Catching and Throwing Exceptions in Fortran 90

When a method can throw an exception (i.e., its SIDL definition has a throws clause), a variable should be passed to hold an exception. For maximum backward compatibility, the exception argument type is a sidl.BaseInterface pointer that is assumed to implement the sidl.BaseException interface. The exception argument should appear after the return value when both occur in a method, and it behaves like an out parameter. After the call, the client should test this argument using is_null or not_null. If it is not_null, an exception was thrown by the method, and the method should respond appropriately. When an exception is thrown, the value of all other arguments is undefined, and the best course of action is to ignore their values. If your code does not check the exception argument after each call that can throw an exception, any exceptions that are thrown will be utterly ignored; they will not propagate automatically to higher level routines.

Here is another example adapted from the Babel regression tests. Package ExceptionTest has a class named Fib with a method declared in SIDL as follows:


int getFib(in int n, in int max_depth, in int max_value, in int depth)
    throws NegativeValueException, FibException;

Here is the outline of a FORTRAN 90 code fragment to use this method.


  use ExceptionTest_Fib
  use ExceptionTest_FibException
  use ExceptionTest_NegativeValueException
  use sidl_BaseInterface
  type(ExceptionTest_Fib_t)                    :: fib
  type(sidl_BaseInterface_t)                   :: except
  type(ExceptionTest_FibException_t)           :: fibexcept
  type(ExceptionTest_NegativeValueException_t) :: nvexcept
  integer (selected_int_kind(9))  :: index, maxdepth, maxval, depth, result
  call new(fib)

  index    = 4
  maxdepth = 100
  maxvalue = 32000
  depth    = 0
  call getFib(fib, index, maxdepth, maxvalue, depth, result, except)
  if (not_null(except)) then
    call cast(except, fibexcept)
    if (not_null(fibexcept)) then
!      do something here with the FibException
    else
      call cast(except, nvexcept)
!     do something here with the NegativeValueException
    endif
    call deleteRef(except)
  else
    write (*,*) 'getFib for ', index, ' returned ', result
  endif
  call deleteRef(fib)

Here is an example of an implementation subroutine that throws an exception.
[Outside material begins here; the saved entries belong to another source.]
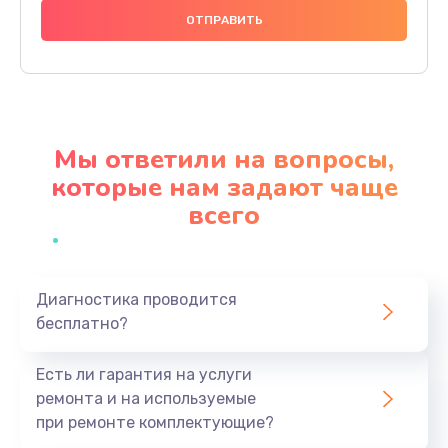
1000 руб.
Заказать
Ремонт материнской платы
4500 руб.
Мы ответили на вопросы,
Заказать
которые нам задают чаще
всего
Профилактическая чистка
1000 руб.
Заказать
Диагностика проводится
бесплатно?
Прошивка BIOS
1920 руб.
Есть ли гарантия на услуги
Заказать
ремонта и на используемые
при ремонте комплектующие?
Замена северного моста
Note you must cast the returned exception object into the exception out parameter. The setNote method provides a useful error message, and the add method helps provide a multi-language traceback capability (provided each layer of the call stack calls add).


recursive subroutine ExceptionTest_Fib_getFib_mi(self, n, max_depth, &
  max_value, depth, retval, exception)
  use sidl_BaseInterface
  use ExceptionTest_Fib
  use ExceptionTest_NegativeValueException
  use ExceptionTest_FibException
  use ExceptionTest_Fib_impl
  ! DO-NOT-DELETE splicer.begin(ExceptionTest.Fib.getFib.use)
  use ExceptionTest_TooBigException
  use ExceptionTest_TooDeepException
  ! DO-NOT-DELETE splicer.end(ExceptionTest.Fib.getFib.use)
  implicit none
  type(ExceptionTest_Fib_t) :: self
  integer (selected_int_kind(9)) :: n, max_depth, max_value
  integer (selected_int_kind(9)) :: retval, depth
  type(sidl_BaseInterface_t) :: exception
! DO-NOT-DELETE splicer.begin(ExceptionTest.Fib.getFib)
  type(ExceptionTest_NegativeValueException_t) :: negexc
! ...lines deleted...
  character (len=*) myfilename 
  parameter(myfilename='ExceptionTest_Fib_Impl.f')
  retval = 0
  if (n .lt. 0) then
     call new(negexc)
     if (not_null(negexc)) then
        call setNote(negexc, &
             'called with negative n')
        call add(negexc, myfilename, 57, &
                 'ExceptionTest_Fib_getFib_impl')
        call cast(negexc, exception)
        return
     endif
  else
! ...numerous lines deleted....
! DO-NOT-DELETE splicer.end(ExceptionTest.Fib.getFib)
end subroutine ExceptionTest_Fib_getFib_mi

Please note that when your code throws an exception it should deleteRef any references it was planning to return to its caller. Any caller of a method that returns an exception should ignore the values of out and inout parameters, so anything you do not free will become a reference and memory leak. In general, it is good practice to call set_null on all out and inout array, class and interface arguments before returning when throwing an exception. This makes things work out better for clients who forget to check if an exception occurred or willfully choose to ignore it.